« Une colonie » : comme des enfants, mais pas comme avant

affiche-film-une-colonieMylia entre au secondaire, au désespoir de sa petite sœur Camille. Celle-ci est sauvée d’un chien agressif par un jeune garçon vivant dans la réserve amérindienne voisine. Mylia le retrouve dans sa classe…

J’étais curieuse de voir ce film, dont la signification du titre me paraissait obscure, sans trop savoir pourquoi. Sans doute parce que je m’intéresse pas mal aux œuvres traitant de l’adolescence, même si elles sont parfois loin de ce que j’en attends (je pense à des films très stéréotypés comme LOL).

Mais celui de Geneviève Dulude-De Celles m’a positivement surprise dès l’abord, car la réalisatrice a choisi de se focaliser sur la préadolescence. Souvent, on suit le passage de l’adolescence à l’âge adulte, plutôt au lycée. Mais ici, la petite héroïne, Mylia, entre juste au secondaire (l’équivalent de notre collège) et quitte donc à peine l’enfance. Le résultat est que, sur des problématiques au fond assez proches, le traitement est plus doux.

Mais douceur ne veut pas dire manque d’intensité, loin de là ! La jeune Émilie Bierre, que j’avais déjà aperçue dans Genèse (qui traitait aussi de manière fine de l’adolescence) réussit parfaitement la synthèse d’une tendresse enfantine et d’une inquiétude typique des tourments adolescents. L’actrice est un choix parfait pour incarner cette mue : sous ses traits, Mylia quitte le cocon de l’enfance, se détache peu à peu de ce qu’elle était pour advenir au monde sous une forme nouvelle. Son personnage timide et sage m’a rappelé l’adorable Aimee Finicky de The Spectacular Now, probablement mon ado préférée de cinéma. Comme Shailene Woodley à l’époque, Émilie Bierre dégage une grande justesse, quelque chose de vrai, pur et sincère, qui se ressent aussi dans la relation des deux sœurs. La petite Camille (Irlande Côté) apporte au long-métrage une fraîcheur et une joie de vivre qui irradient et constituent un contrepoint bienvenu à des thématiques parfois douloureuses : l’alcool chez les jeunes, la découverte de la sexualité, le harcèlement scolaire…
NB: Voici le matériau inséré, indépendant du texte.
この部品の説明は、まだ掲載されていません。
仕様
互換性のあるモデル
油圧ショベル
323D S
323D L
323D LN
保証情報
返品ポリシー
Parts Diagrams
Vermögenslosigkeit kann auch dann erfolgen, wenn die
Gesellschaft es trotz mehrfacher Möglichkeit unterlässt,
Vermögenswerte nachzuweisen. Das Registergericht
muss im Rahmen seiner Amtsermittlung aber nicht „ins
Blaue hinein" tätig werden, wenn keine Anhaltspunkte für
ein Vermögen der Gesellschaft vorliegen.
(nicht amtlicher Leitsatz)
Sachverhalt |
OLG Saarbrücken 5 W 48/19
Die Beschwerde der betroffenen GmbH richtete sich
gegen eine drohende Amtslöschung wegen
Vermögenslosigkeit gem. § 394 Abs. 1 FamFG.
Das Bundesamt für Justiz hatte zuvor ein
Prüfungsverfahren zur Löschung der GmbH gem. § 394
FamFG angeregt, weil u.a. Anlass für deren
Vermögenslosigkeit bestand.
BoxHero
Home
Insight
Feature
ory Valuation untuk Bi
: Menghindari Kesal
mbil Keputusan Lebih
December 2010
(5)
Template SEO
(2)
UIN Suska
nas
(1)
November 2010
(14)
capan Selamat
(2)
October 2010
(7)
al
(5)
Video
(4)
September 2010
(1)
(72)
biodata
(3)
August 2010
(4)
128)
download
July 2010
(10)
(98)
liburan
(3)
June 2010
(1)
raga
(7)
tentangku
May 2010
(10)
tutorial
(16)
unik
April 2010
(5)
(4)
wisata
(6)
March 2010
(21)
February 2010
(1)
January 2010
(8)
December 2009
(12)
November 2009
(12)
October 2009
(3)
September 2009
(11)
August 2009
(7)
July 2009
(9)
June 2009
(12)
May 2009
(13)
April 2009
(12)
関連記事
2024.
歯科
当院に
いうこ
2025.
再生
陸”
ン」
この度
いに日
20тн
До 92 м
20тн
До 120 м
Car on ne peut grandir seul : la vie nous confronte au groupe, et c’est là que le titre prend son sens. La colonie, c’est ce groupe d’élèves qui vit dans l’entre-soi, selon ses propres règles. Et dans la façon de filmer les rapports entre les jeunes, au plus près du réel, Geneviève Dulude-De Celles emprunte au talent de Céline Sciamma dans Tomboy, autre grand film de sortie de l’enfance et de construction de l’identité. Mais c’est aussi l’idée de colonisation qui se cache derrière le titre, présente grâce au personnage de Jimmy, l’amérindien qui vit dans une réserve. On tient là un très beau personnage masculin, proche de la nature et des animaux façon Horse Whisperer, capable de défendre ses opinions et d’affirmer sa particularité, celle de ses origines.

La rencontre entre ces deux âmes supérieures est un délice à observer, on sent qu’ils peuvent mutuellement se faire grandir, s’aider à devenir les jeunes gens authentiques qu’ils sont en puissance. Tout cela nous apparaît dans une esthétique soignée et délicate, avec des plans magnifiques dans leur apparente simplicité, l’éclairage sur les visages suffisant à faire jaillir l’émotion trouble de cet âge des possibles. Il y a dans ce film tant de promesses, tant d’espoir d’une vie belle et riche pour ces plus-tout-à-fait-enfants, qu’on en sort bouleversé(e). Au-delà de ce que j’en attendais, Une colonie est plus qu’un film canadien indé dépaysant et doux, c’est un des films les plus poignants et justes sur la préadolescence, dont la conclusion résonnera longtemps en moi.